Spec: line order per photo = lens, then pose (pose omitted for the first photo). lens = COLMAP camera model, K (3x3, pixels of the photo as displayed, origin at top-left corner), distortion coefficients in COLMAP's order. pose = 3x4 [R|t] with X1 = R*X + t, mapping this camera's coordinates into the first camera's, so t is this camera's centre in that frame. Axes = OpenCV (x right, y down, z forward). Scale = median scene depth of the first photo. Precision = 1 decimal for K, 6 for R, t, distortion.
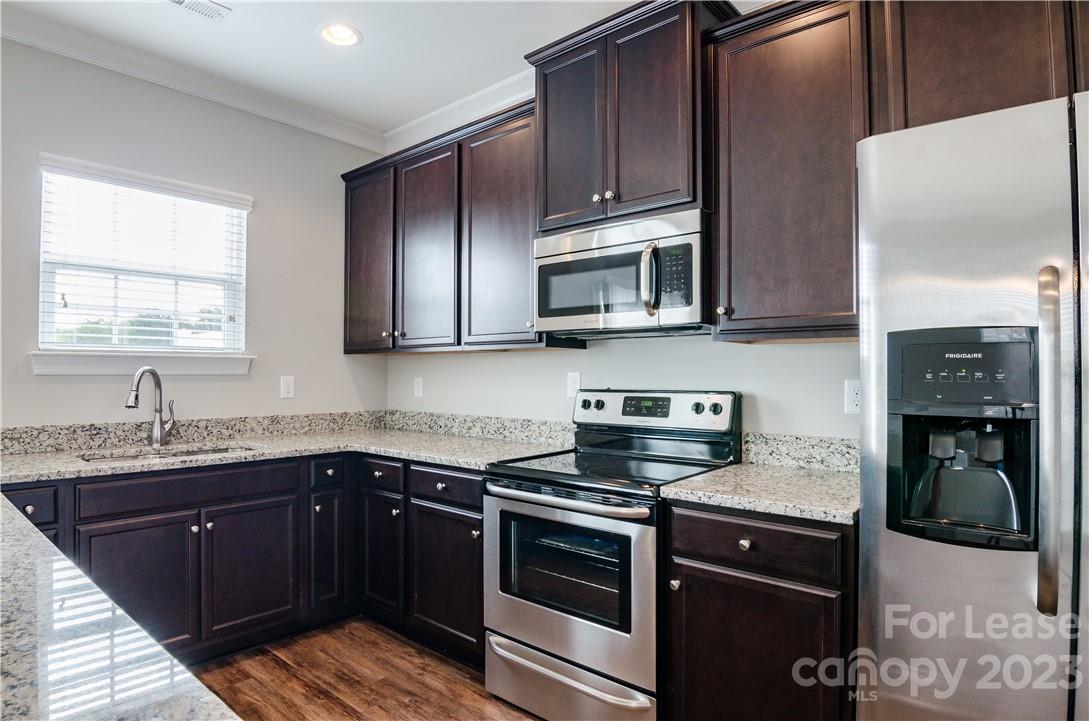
lens RADIAL K [[624.4, 0, 564.6], [0, 624.4, 361.8], [0, 0, 1]] dist [-0.030834, -0.001417]
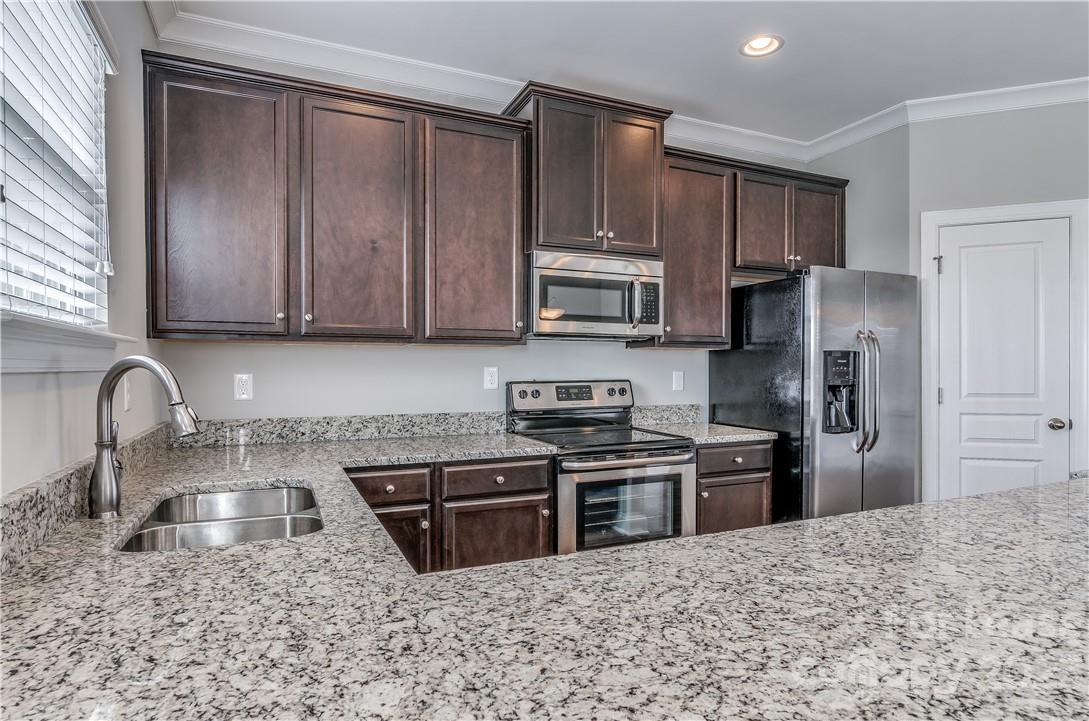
lens RADIAL K [[599.1, 0, 506.4], [0, 599.1, 372.2], [0, 0, 1]] dist [0.001218, -0.000134]
pose [[0.437122, -0.005798, 0.899383, -1.056427], [-0.014518, 0.999803, 0.013502, 0.012152], [-0.899285, -0.018959, 0.436952, 0.562052]]
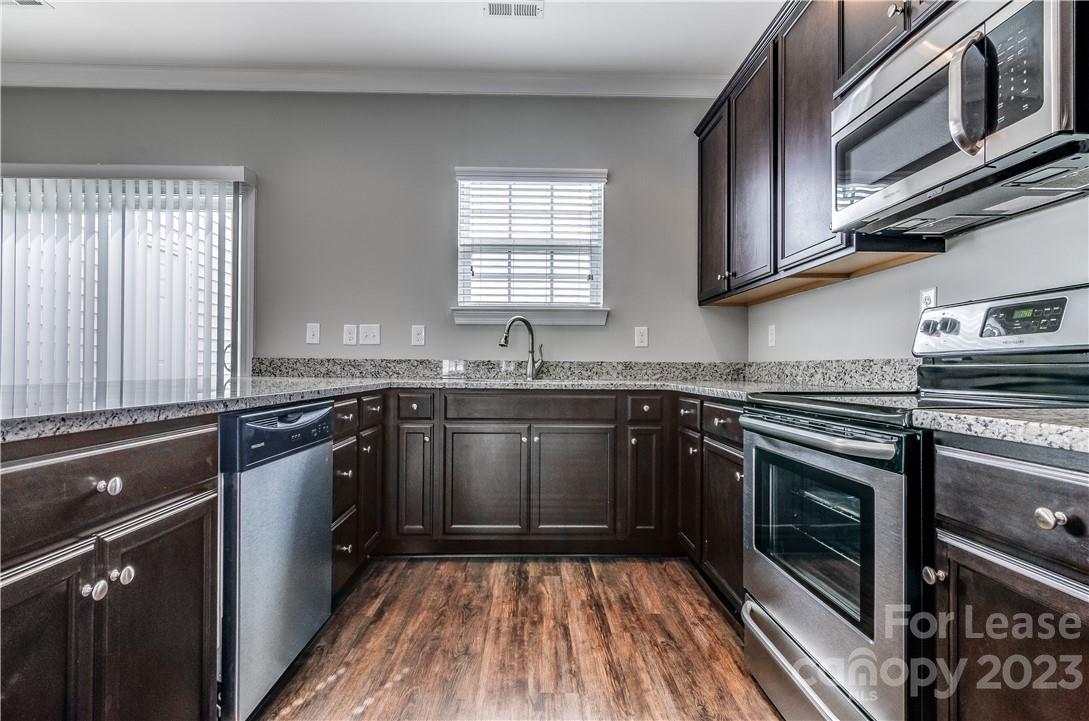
lens RADIAL K [[566.3, 0, 522.5], [0, 566.3, 362.2], [0, 0, 1]] dist [0.022368, 0.000066]
pose [[0.657003, -0.003316, -0.753881, 0.231197], [0.011411, 0.999920, 0.005547, 0.104094], [0.753802, -0.012247, 0.656988, 0.244327]]
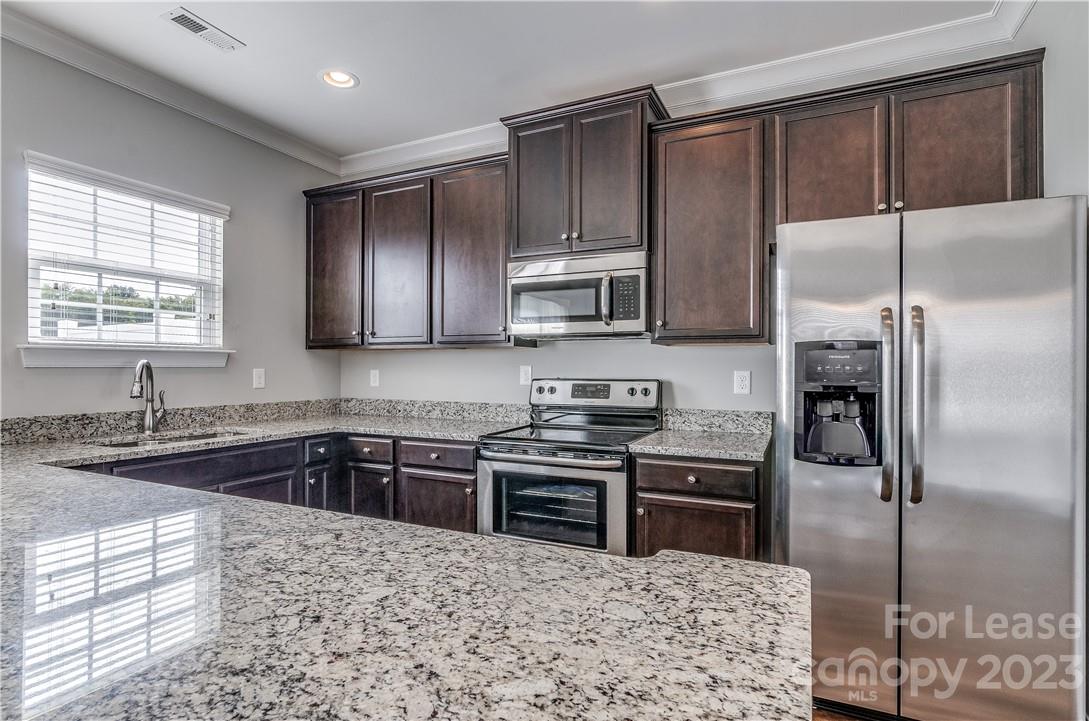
lens RADIAL K [[544.2, 0, 563.7], [0, 544.2, 364.3], [0, 0, 1]] dist [0.000893, -0.000661]
pose [[0.965993, 0.002697, 0.258553, -0.226953], [-0.006209, 0.999899, 0.012768, -0.001378], [-0.258492, -0.013939, 0.965913, -0.126465]]
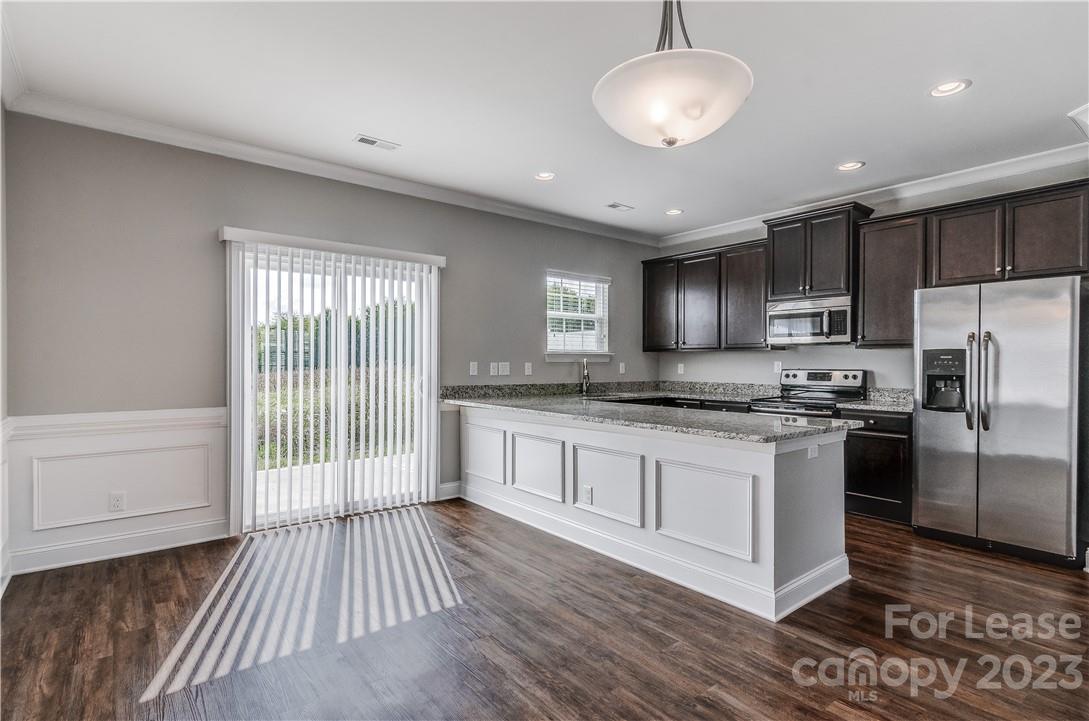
lens RADIAL K [[544.2, 0, 563.7], [0, 544.2, 364.3], [0, 0, 1]] dist [0.000893, -0.000661]
pose [[0.982040, 0.001934, -0.188663, -0.399236], [0.002517, 0.999724, 0.023351, -0.020852], [0.188656, -0.023406, 0.981764, -1.090042]]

────────────────

◆ **Over deze opdracht**:
Neem de regels bij alle bovenstaande items letterlijk over en laat de afbeeldingen weg.

◆ **Uitgewerkte oplossing**:
Spec: line order per photo = lens, then pose (pose omitted for the first photo). lens = COLMAP camera model, K (3x3, pixels of the photo as displayed, origin at top-left corner), distortion coefficients in COLMAP's order. pose = 3x4 [R|t] with X1 = R*X + t, mapping this camera's coordinates into the first camera's, so t is this camera's centre in that frame. Axes = OpenCV (x right, y down, z forward). Scale = median scene depth of the first photo. Precision = 1 decimal for K, 6 for R, t, distortion.
lens RADIAL K [[624.4, 0, 564.6], [0, 624.4, 361.8], [0, 0, 1]] dist [-0.030834, -0.001417]
lens RADIAL K [[599.1, 0, 506.4], [0, 599.1, 372.2], [0, 0, 1]] dist [0.001218, -0.000134]
pose [[0.437122, -0.005798, 0.899383, -1.056427], [-0.014518, 0.999803, 0.013502, 0.012152], [-0.899285, -0.018959, 0.436952, 0.562052]]
lens RADIAL K [[566.3, 0, 522.5], [0, 566.3, 362.2], [0, 0, 1]] dist [0.022368, 0.000066]
pose [[0.657003, -0.003316, -0.753881, 0.231197], [0.011411, 0.999920, 0.005547, 0.104094], [0.753802, -0.012247, 0.656988, 0.244327]]
lens RADIAL K [[544.2, 0, 563.7], [0, 544.2, 364.3], [0, 0, 1]] dist [0.000893, -0.000661]
pose [[0.965993, 0.002697, 0.258553, -0.226953], [-0.006209, 0.999899, 0.012768, -0.001378], [-0.258492, -0.013939, 0.965913, -0.126465]]
lens RADIAL K [[544.2, 0, 563.7], [0, 544.2, 364.3], [0, 0, 1]] dist [0.000893, -0.000661]
pose [[0.982040, 0.001934, -0.188663, -0.399236], [0.002517, 0.999724, 0.023351, -0.020852], [0.188656, -0.023406, 0.981764, -1.090042]]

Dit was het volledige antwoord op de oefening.